-- begin MATERIALS PROVIDED --

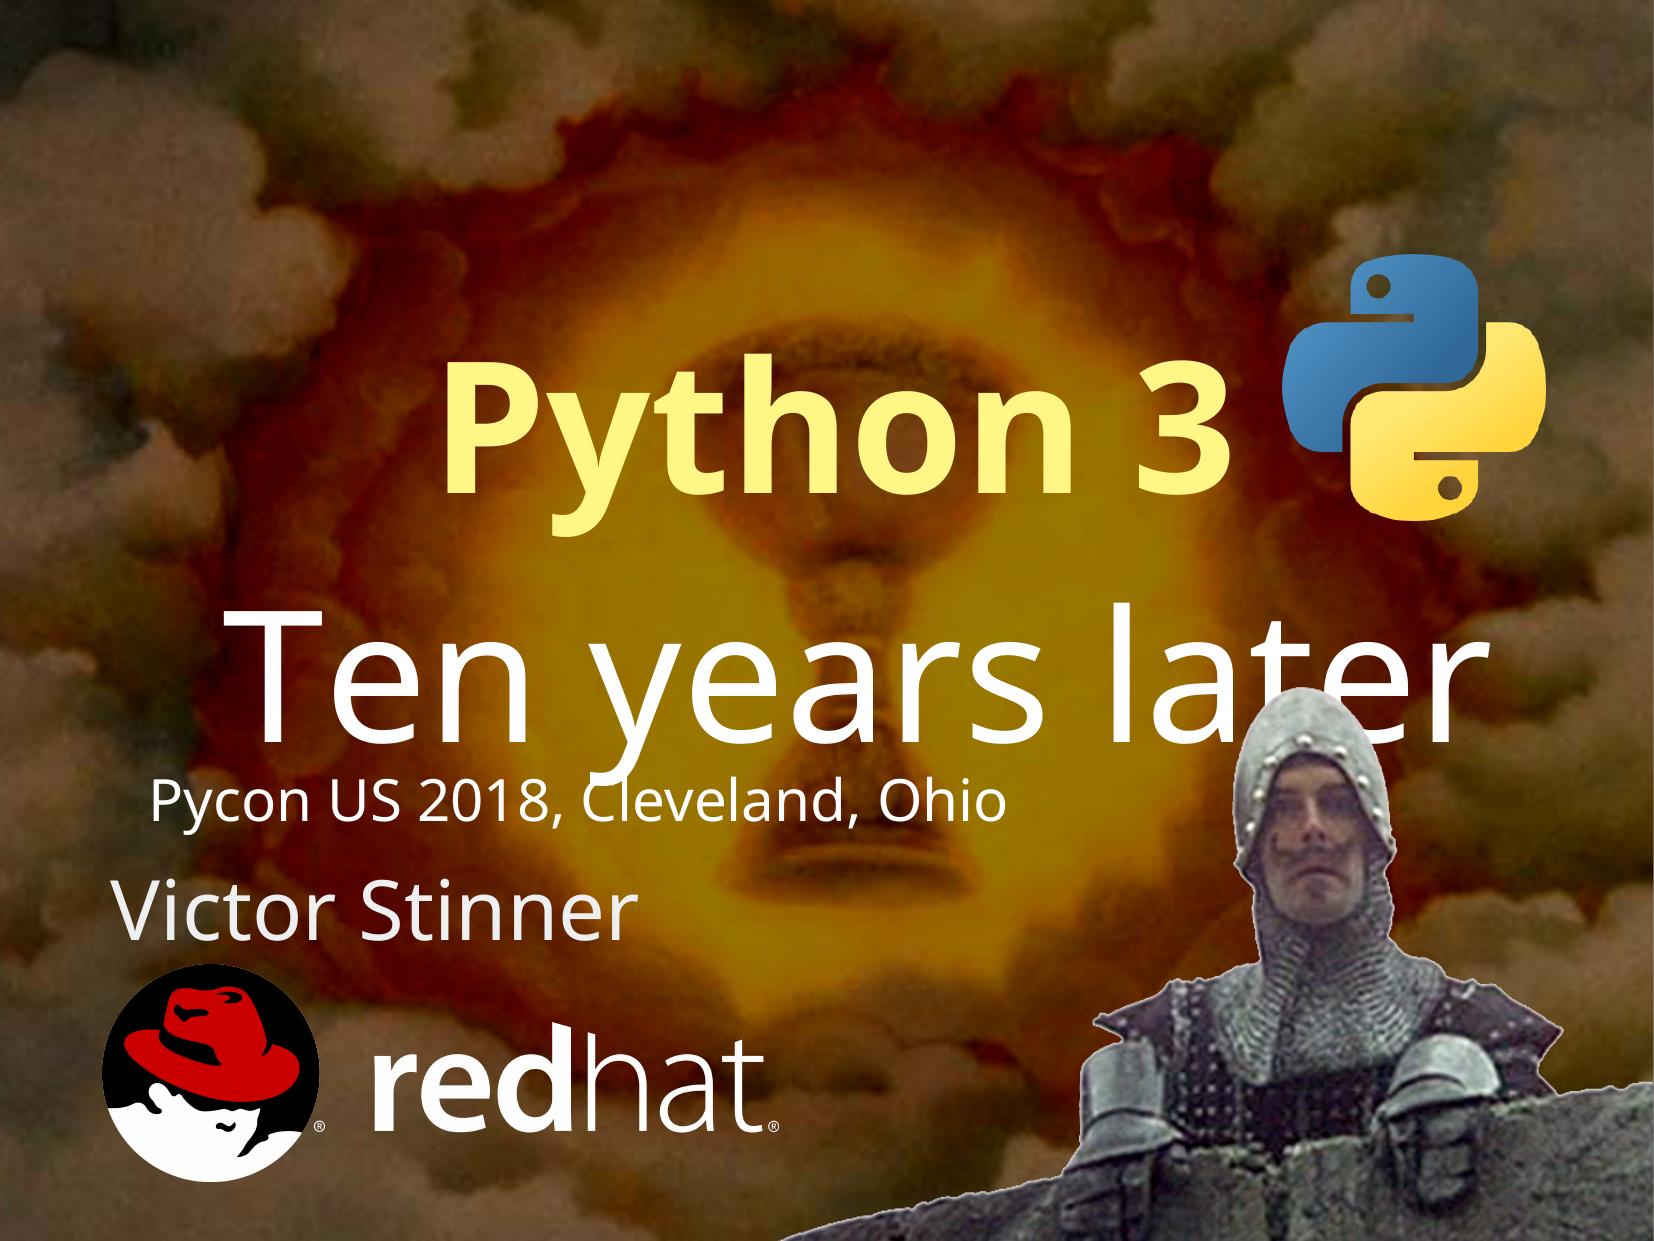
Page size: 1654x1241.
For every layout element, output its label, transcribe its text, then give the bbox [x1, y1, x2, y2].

picture [0, 0, 1654, 1241]
picture [630, 707, 641, 726]
text_box Python 3 Ten years later [79, 297, 1637, 707]
text_box Victor Stinner [96, 844, 726, 952]
subtitle Pycon US 2018, Cleveland, Ohio [0, 761, 774, 837]
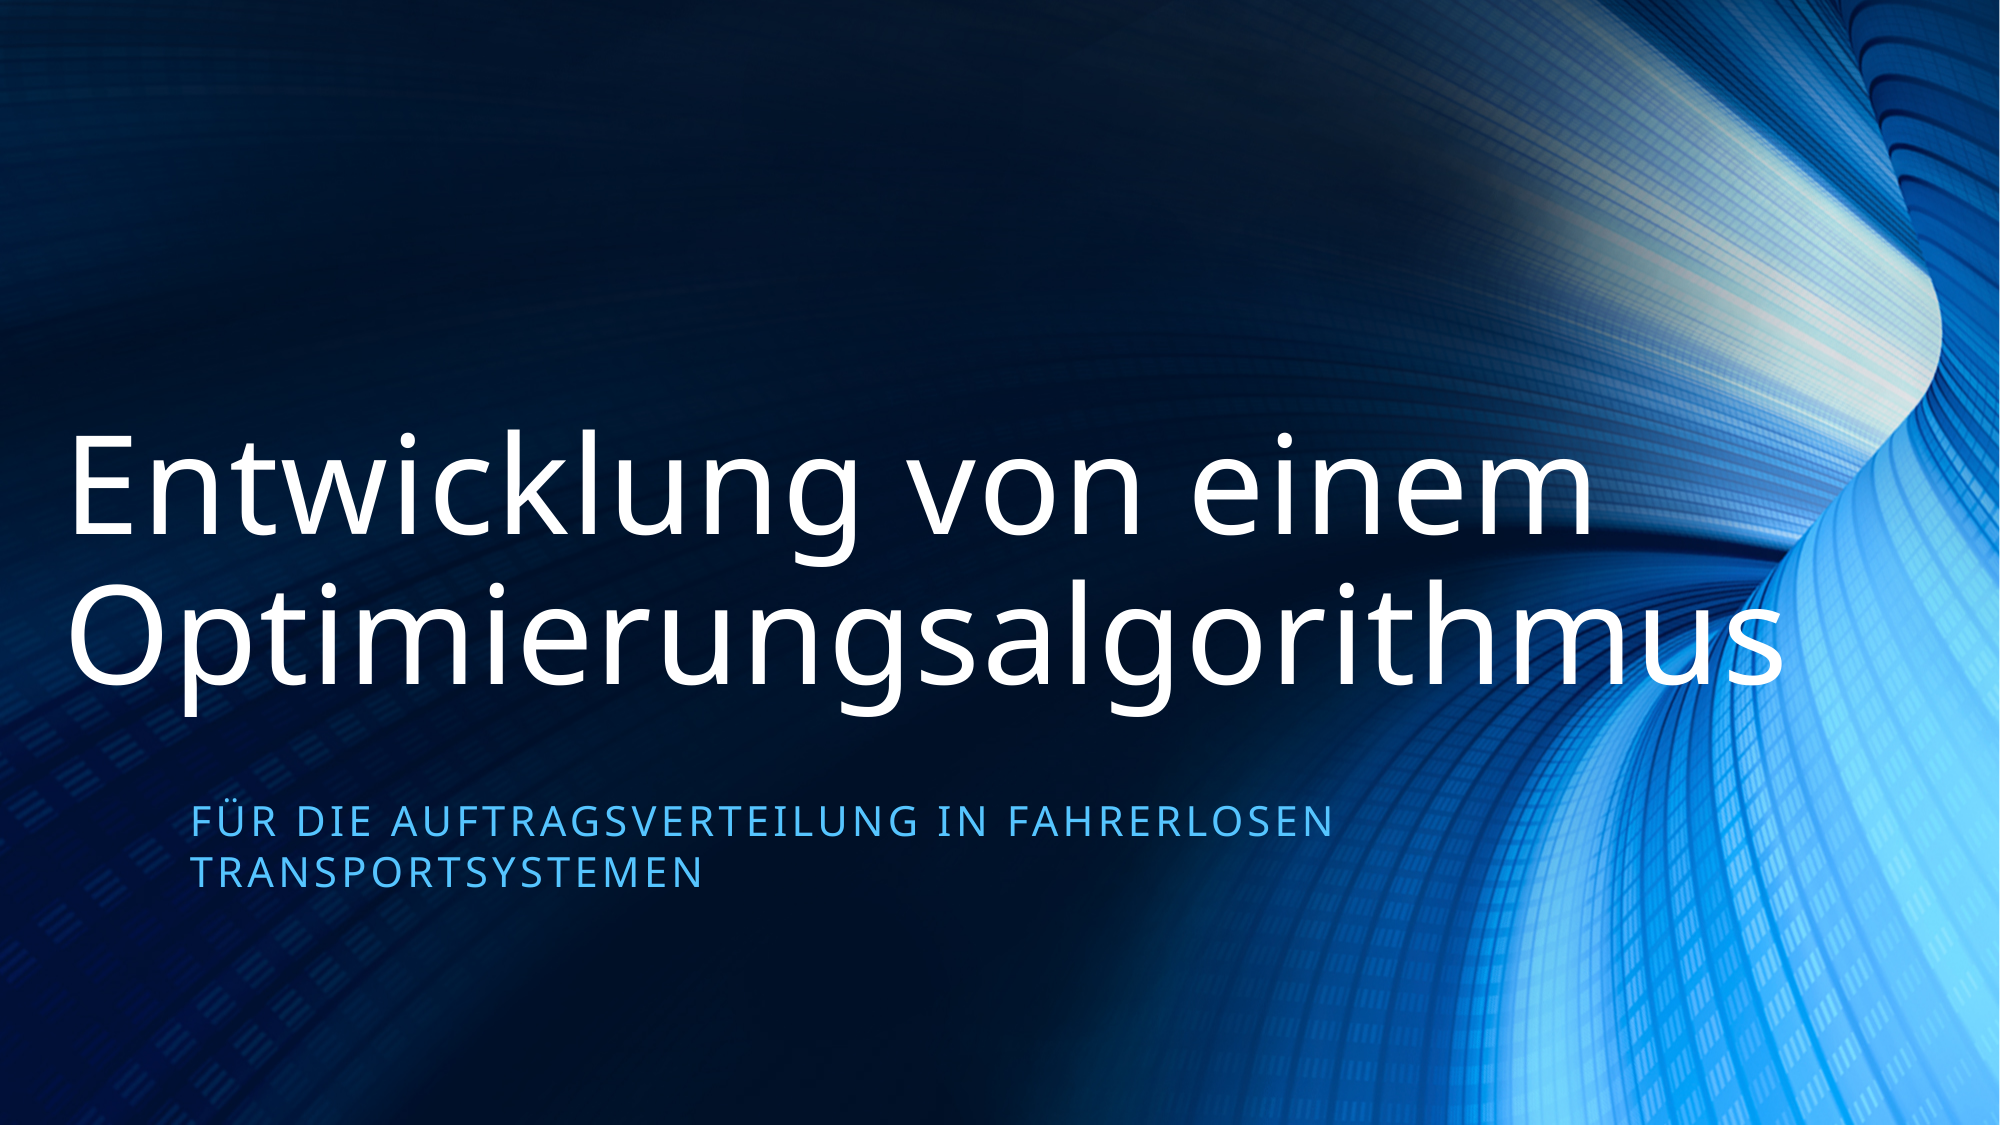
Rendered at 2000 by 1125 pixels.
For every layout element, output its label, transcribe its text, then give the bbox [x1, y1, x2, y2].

-- end MATERIALS PROVIDED --

> [EXERCISE BRIEF] Arrange every line of the entries above as a JSON list of strings, one string per line, leaving out blank lines and the pictures.

> [TASK SOLUTION]
[
  "Page size: 1654x1241.",
  "For every layout element, output its label, transcribe its text, then give the bbox [x1, y1, x2, y2].",
  "picture [0, 0, 1654, 1241]",
  "picture [630, 707, 641, 726]",
  "text_box Python 3 Ten years later [79, 297, 1637, 707]",
  "text_box Victor Stinner [96, 844, 726, 952]",
  "subtitle Pycon US 2018, Cleveland, Ohio [0, 761, 774, 837]",
  "Rendered at 2000 by 1125 pixels.",
  "For every layout element, output its label, transcribe its text, then give the bbox [x1, y1, x2, y2]."
]